Thinking ate all the tokens and hit MAX_TOKENS

,

Is this bug or it can happen?

```json
{
“candidates”: [
{
“content”: {
“parts”: ,
“role”: “model”
},
“finishReason”: “MAX_TOKENS”,
“safetyRatings”: [
{
“category”: “HARM_CATEGORY_SEXUALLY_EXPLICIT”,
“probability”: “NEGLIGIBLE”,
“blocked”: null
},
{
“category”: “HARM_CATEGORY_HATE_SPEECH”,
“probability”: “NEGLIGIBLE”,
“blocked”: null
},
{
“category”: “HARM_CATEGORY_HARASSMENT”,
“probability”: “NEGLIGIBLE”,
“blocked”: null
},
{
“category”: “HARM_CATEGORY_DANGEROUS_CONTENT”,
“probability”: “NEGLIGIBLE”,
“blocked”: null
}
],
“citationMetadata”: {
“citationSources”:
},
“tokenCount”: null,
“index”: 0,
“avgLogprobs”: null,
“groundingAttributions”: ,
“groundingMetadata”: null,
“logprobsResult”: null,
“urlRetrievalMetadata”: null
}
],
“promptFeedback”: null,
“usageMetadata”: {
“promptTokenCount”: 17759,
“candidatesTokenCount”: null,
“totalTokenCount”: 83294,
“cachedContentTokenCount”: null,
“toolUsePromptTokenCount”: null,
“thoughtsTokenCount”: 65535,
“promptTokensDetails”: [
{
“tokenCount”: 17759,
“modality”: “TEXT”
}
],
“cacheTokensDetails”: ,
“candidatesTokensDetails”: ,
“toolUsePromptTokensDetails”:
},
“modelVersion”: “gemini-2.5-pro”
}
```

Hi @NeonByteNomad , Thanks for reaching out to us.

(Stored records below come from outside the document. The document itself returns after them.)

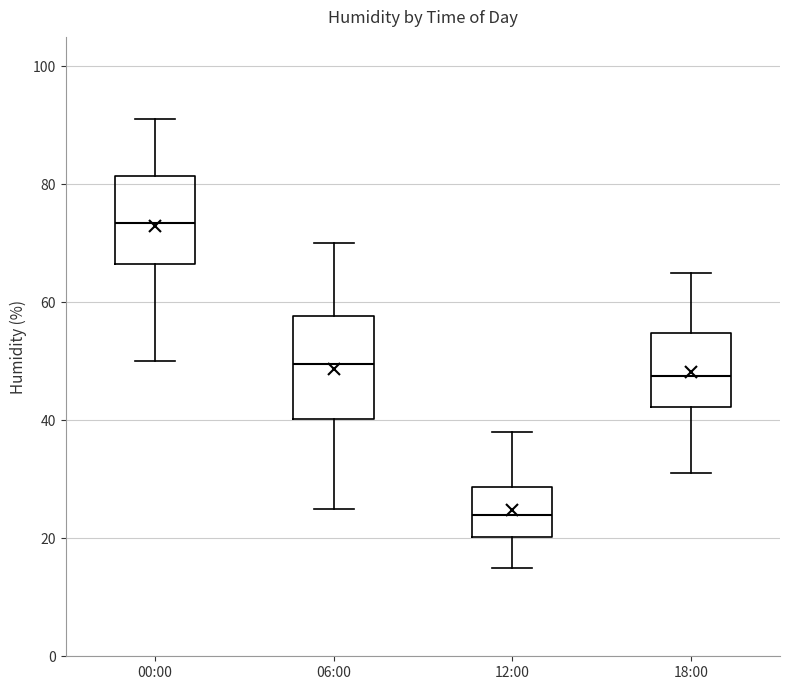

Comparing the boxes themselves (not the whiskers), which one is the tallest?

06:00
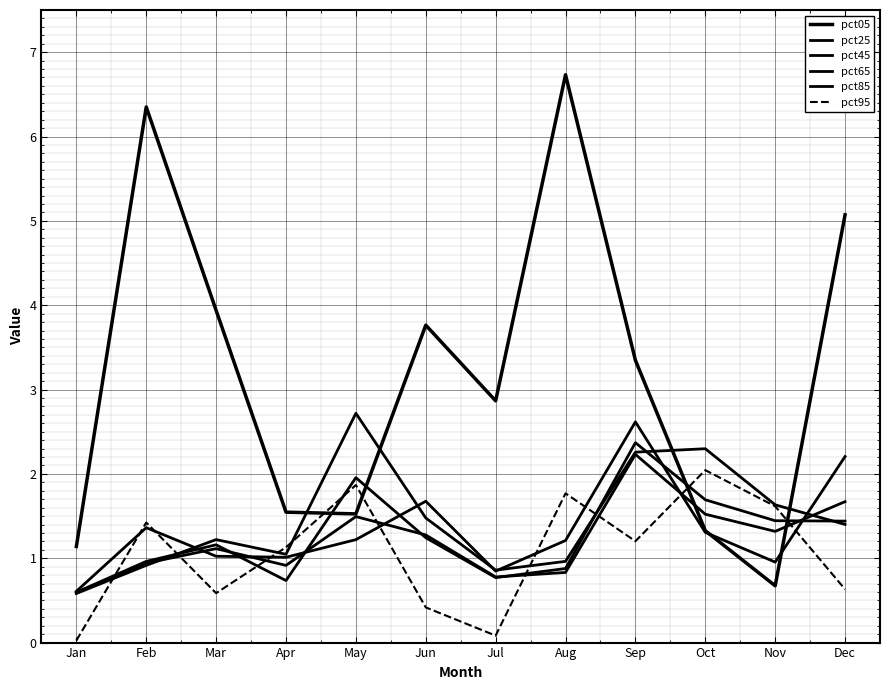

Does the chart display data point markers on the line(s)?

No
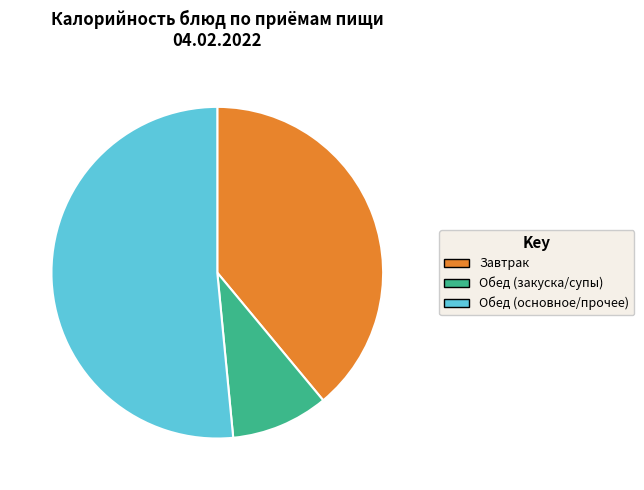

Combined, do Обед (закуска/супы) and Обед (основное/прочее) account for over 50%?

Yes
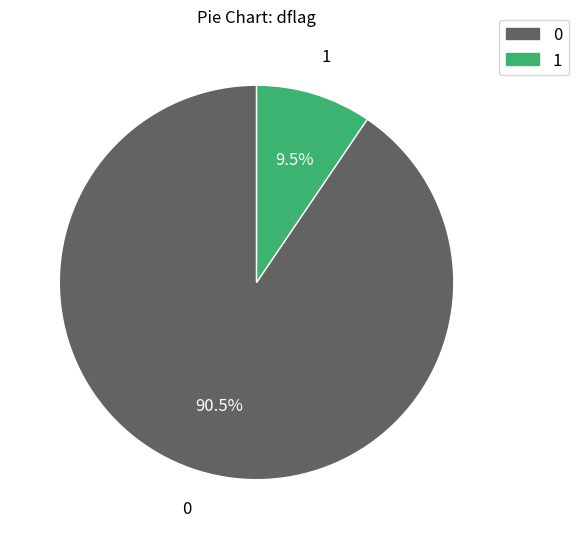

Do 0 and 1 together represent more than half of the pie?

Yes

For Gemini 2.5 Pro, You can explicitly set lower thinkingBudget like thinking_budget=1024in your request configuration to prevent the model’s internal reasoning from consuming all the tokens.

Additionally, you can also try Gemini 3 pro, which has thinking_level parameter, to control the maximum depth of the model’s internal reasoning process. You can set it to low to minimize token usage.